I hope to learn more from you.
Regards
DeepKNIME discussion.knwf (1.2 MB)
MayfairCasino.xlsx (37.6 KB)

ScottF · June 25, 2019, 5:27pm

Hi @deepjg -

I think I found the problem. In your Dictionary Tagger nodes, you should check the option for Exact Match. This will avoid the problem where certain words (for example, “average” and “charm”) were assigned both positive and negative sentiments simultaneously.

Also, just for aesthetic reasons, you might try using the newer Tag Cloud (JavaScript) nodes. They produce a prettier word cloud, and have the benefit of being combined with other JavaScript visualizations interactively if you choose.

armingrudd · June 25, 2019, 6:18pm

In addition to @ScottF’s suggestion, I have a different suggestion.

The exact match will reduce the tagged terms to half (234 unique terms won’t be tagged) in this case so if you prefer to stay with the previous config and in the same time you need to avoid double tags, then I suggest to remove the terms with both positive and negative tags since there are a few of them (43 unique tagged terms will be removed).
Here is the modified workflow in which I did what I have suggested:
KNIME discussion.knwf (2.4 MB)

ScottF · June 25, 2019, 6:29pm

I think he would probably want exact match in this case. Otherwise you end up with words that get tagged, even when those words aren’t in the positive and negative corpus files he’s reading in. For example, I can’t think of a reason why “casino”, “Friday”, and “entry” should be tagged as negative words, but without the exact match option enabled, they are.

armingrudd · June 25, 2019, 6:45pm

Yeah, you’re absolutely right @ScottF. I didn’t consider this point.

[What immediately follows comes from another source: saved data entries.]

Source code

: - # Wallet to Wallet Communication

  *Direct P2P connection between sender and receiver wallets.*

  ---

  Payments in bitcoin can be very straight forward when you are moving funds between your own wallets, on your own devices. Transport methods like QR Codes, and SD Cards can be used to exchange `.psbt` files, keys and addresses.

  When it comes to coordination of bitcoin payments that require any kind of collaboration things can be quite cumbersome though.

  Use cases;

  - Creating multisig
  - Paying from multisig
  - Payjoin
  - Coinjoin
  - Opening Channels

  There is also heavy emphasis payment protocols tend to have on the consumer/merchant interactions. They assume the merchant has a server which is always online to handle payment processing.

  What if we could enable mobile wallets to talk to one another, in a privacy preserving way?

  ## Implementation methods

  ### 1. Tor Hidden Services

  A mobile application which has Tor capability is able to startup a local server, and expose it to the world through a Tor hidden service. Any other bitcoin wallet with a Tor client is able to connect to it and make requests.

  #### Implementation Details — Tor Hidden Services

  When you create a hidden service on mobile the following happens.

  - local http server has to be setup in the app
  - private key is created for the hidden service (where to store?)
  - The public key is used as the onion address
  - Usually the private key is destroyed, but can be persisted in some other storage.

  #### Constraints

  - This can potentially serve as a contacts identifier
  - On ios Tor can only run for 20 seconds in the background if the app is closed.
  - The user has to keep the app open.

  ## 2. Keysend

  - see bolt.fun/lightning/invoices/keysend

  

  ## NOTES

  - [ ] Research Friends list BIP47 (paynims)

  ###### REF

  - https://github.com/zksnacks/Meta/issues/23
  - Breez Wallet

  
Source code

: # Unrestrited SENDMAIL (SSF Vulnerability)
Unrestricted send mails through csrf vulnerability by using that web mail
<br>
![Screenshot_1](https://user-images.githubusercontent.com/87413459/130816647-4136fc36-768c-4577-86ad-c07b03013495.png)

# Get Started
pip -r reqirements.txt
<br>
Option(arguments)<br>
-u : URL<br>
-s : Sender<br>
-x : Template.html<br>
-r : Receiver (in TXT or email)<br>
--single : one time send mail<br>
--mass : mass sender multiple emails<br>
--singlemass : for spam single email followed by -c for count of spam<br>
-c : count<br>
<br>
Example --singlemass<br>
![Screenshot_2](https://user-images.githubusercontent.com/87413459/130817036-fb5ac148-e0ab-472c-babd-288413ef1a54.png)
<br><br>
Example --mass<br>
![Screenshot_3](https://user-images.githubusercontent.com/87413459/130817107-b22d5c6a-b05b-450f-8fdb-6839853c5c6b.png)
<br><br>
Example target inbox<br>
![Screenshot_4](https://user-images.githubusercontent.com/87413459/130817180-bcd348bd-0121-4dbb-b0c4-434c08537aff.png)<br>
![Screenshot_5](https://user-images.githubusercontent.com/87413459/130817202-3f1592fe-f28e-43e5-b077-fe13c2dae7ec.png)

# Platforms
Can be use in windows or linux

armingrudd · June 25, 2019, 7:07pm

Just another question from my side to learn from you @ScottF.
Does it make sense to filter out those general terms first and then use the Dictionary Tagger without the exact match?

deepjg · June 26, 2019, 5:43am

Thanks a ton for your valuable suggestion and time. It indeed has solved my problem. Thank you once again.
Regards
Deep

deepjg · June 26, 2019, 6:03am

Hi ScottF,
Your solution has actually helped me to filter out many unnecessary words. I am very thankful to you for your valuable suggestions. It indeed has reduced a lot of positive words from the cloud of negative words. But, I could still find two positive terms in the negative cloud. I am sending you the image of the cloud with this reply. Please find the same.
Regards,
Deep

ScottF · June 26, 2019, 2:42pm

Hi @deepjg -

This is because - for whatever reason - the terms “fine” and “fun” show up in both the positive and negative dictionaries. As a result, they get double-tagged. I think I would manually remove those from the negative dictionary in your case.

I was curious to see how many words show up in both dictionaries, so I just did a quick join. It turns out there aren’t very many such words, but you found two of them:

2019-06-26%2009_39_55-Joined%20table%20-%208_802%20-%20Joiner

Anyway, I hope that explains things.

ScottF · June 26, 2019, 2:45pm

@armingrudd It’s a good question!

I think I would stick with exact match here, since leaving in terms identified without the exact match seems to produce some consistently strange tagging results.

Honestly, I need to understand better how the tagging node works without exact matching enabled. I thought at first it might be picking up substrings of words (which would definitely be bad in this case) but now I’m not so sure. I should ask some of our text mining experts what the intention is here.

deepjg · June 27, 2019, 4:19am

Thank you @ScottF for your insight in this matter.
Regards

system · July 4, 2019, 4:33am

This topic was automatically closed 7 days after the last reply. New replies are no longer allowed.